# [Data shown]
*** Block opens ***
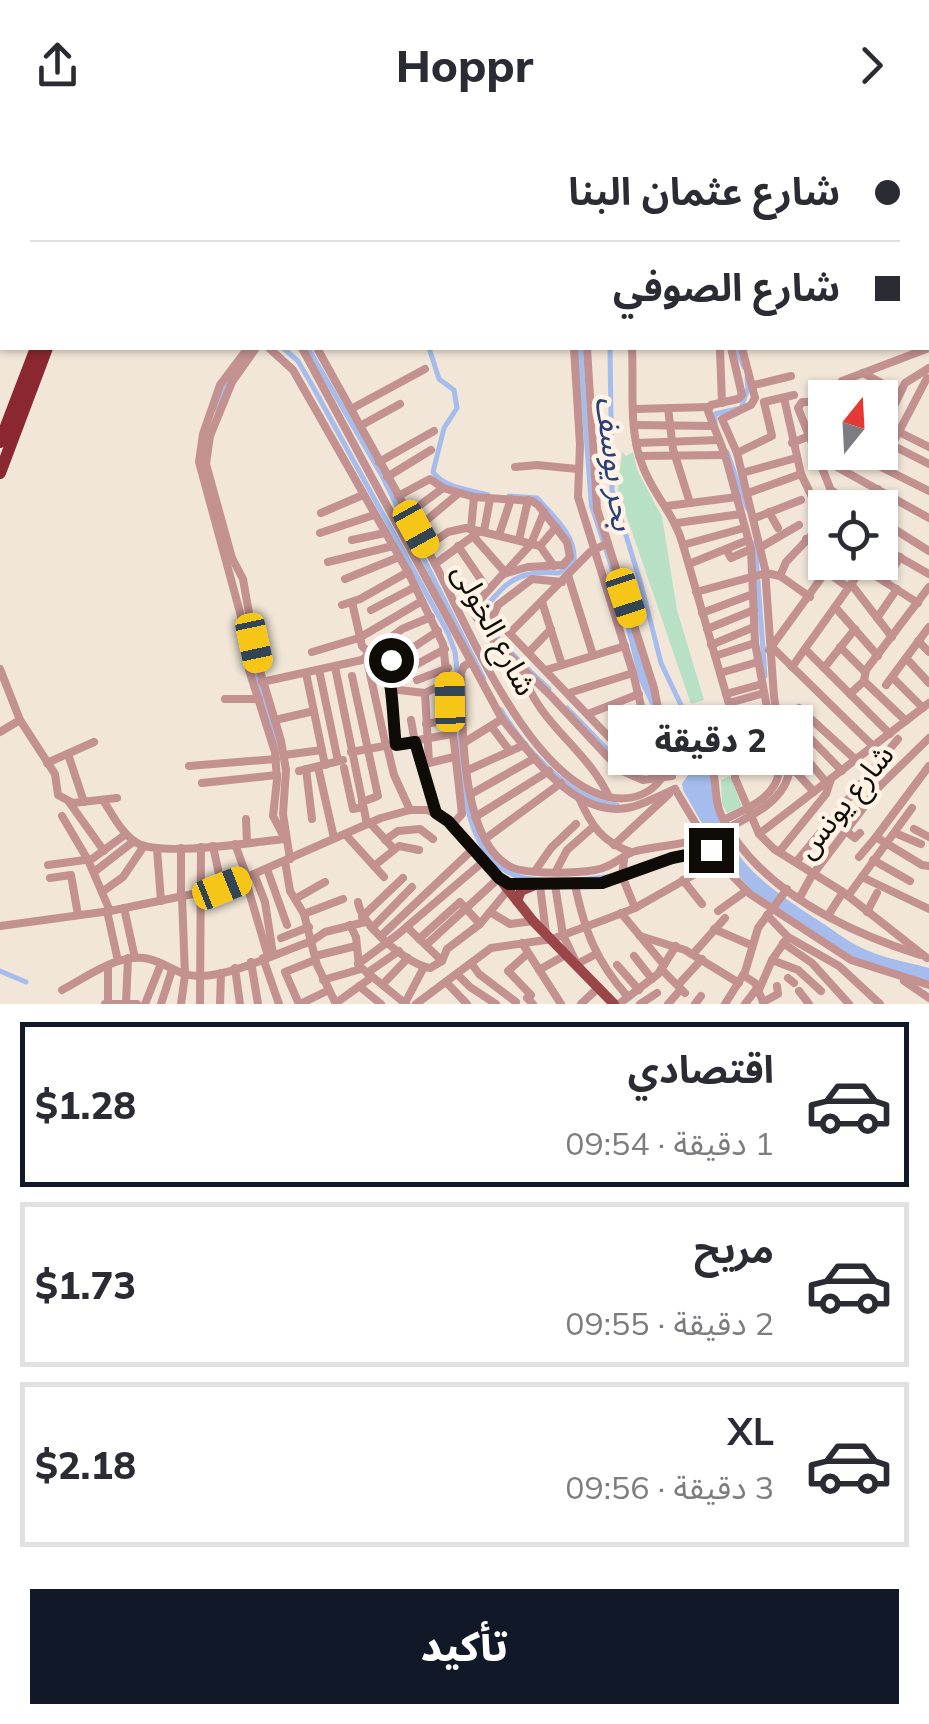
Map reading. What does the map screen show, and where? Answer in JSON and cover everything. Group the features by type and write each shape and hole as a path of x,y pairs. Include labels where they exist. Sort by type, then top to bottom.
*** Block closes ***
*** Block opens ***
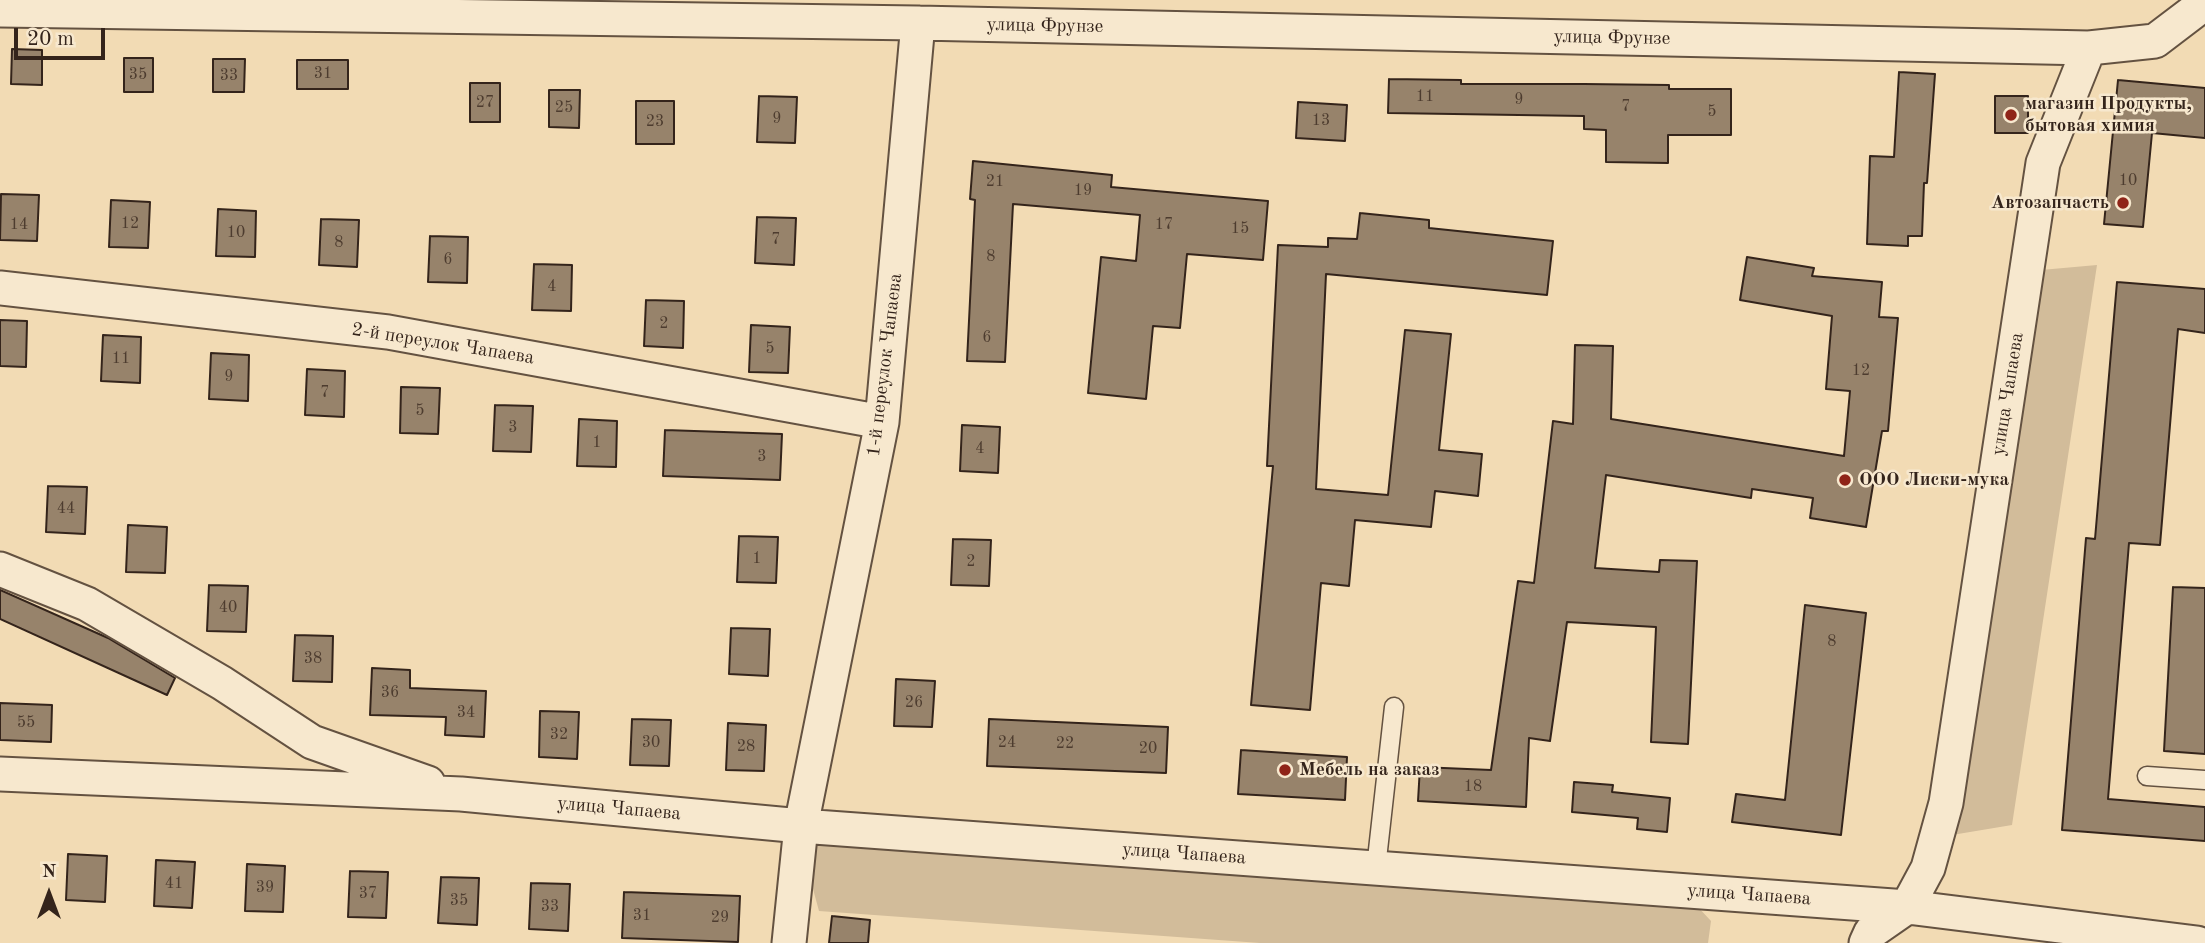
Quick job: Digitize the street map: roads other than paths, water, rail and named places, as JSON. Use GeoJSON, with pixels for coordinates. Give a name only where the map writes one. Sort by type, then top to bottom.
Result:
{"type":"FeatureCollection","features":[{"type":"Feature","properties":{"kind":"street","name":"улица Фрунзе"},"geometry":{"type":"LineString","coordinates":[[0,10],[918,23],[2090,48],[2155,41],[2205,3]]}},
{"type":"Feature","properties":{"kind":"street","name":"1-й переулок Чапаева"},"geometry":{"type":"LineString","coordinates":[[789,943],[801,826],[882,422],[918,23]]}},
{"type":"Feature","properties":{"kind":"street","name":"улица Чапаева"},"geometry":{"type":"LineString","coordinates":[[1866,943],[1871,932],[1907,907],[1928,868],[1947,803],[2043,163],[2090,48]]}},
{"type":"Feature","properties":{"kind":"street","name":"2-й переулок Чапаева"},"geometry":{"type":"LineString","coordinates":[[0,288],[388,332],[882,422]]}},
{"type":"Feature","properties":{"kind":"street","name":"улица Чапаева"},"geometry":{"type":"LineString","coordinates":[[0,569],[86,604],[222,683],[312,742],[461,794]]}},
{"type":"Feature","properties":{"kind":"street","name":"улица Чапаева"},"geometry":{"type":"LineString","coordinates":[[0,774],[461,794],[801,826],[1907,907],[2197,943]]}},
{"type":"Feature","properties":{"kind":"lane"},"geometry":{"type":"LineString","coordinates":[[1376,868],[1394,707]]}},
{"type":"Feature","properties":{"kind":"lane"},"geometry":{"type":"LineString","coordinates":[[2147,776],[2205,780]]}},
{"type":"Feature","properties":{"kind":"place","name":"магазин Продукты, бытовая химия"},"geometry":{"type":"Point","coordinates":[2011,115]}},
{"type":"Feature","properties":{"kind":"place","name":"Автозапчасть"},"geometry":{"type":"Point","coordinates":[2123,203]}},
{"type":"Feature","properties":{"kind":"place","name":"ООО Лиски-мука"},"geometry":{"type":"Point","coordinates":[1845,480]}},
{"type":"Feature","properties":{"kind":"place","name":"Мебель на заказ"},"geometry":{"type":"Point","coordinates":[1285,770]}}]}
*** Block closes ***
# [Task goal]
In the material above, show every line where the word "JSON" turns up.

# [Output]
Map reading. What does the map screen show, and where? Answer in JSON and cover everything. Group the features by type and write each shape and hole as a path of x,y pairs. Include labels where they exist. Sort by type, then top to bottom.
Quick job: Digitize the street map: roads other than paths, water, rail and named places, as JSON. Use GeoJSON, with pixels for coordinates. Give a name only where the map writes one. Sort by type, then top to bottom.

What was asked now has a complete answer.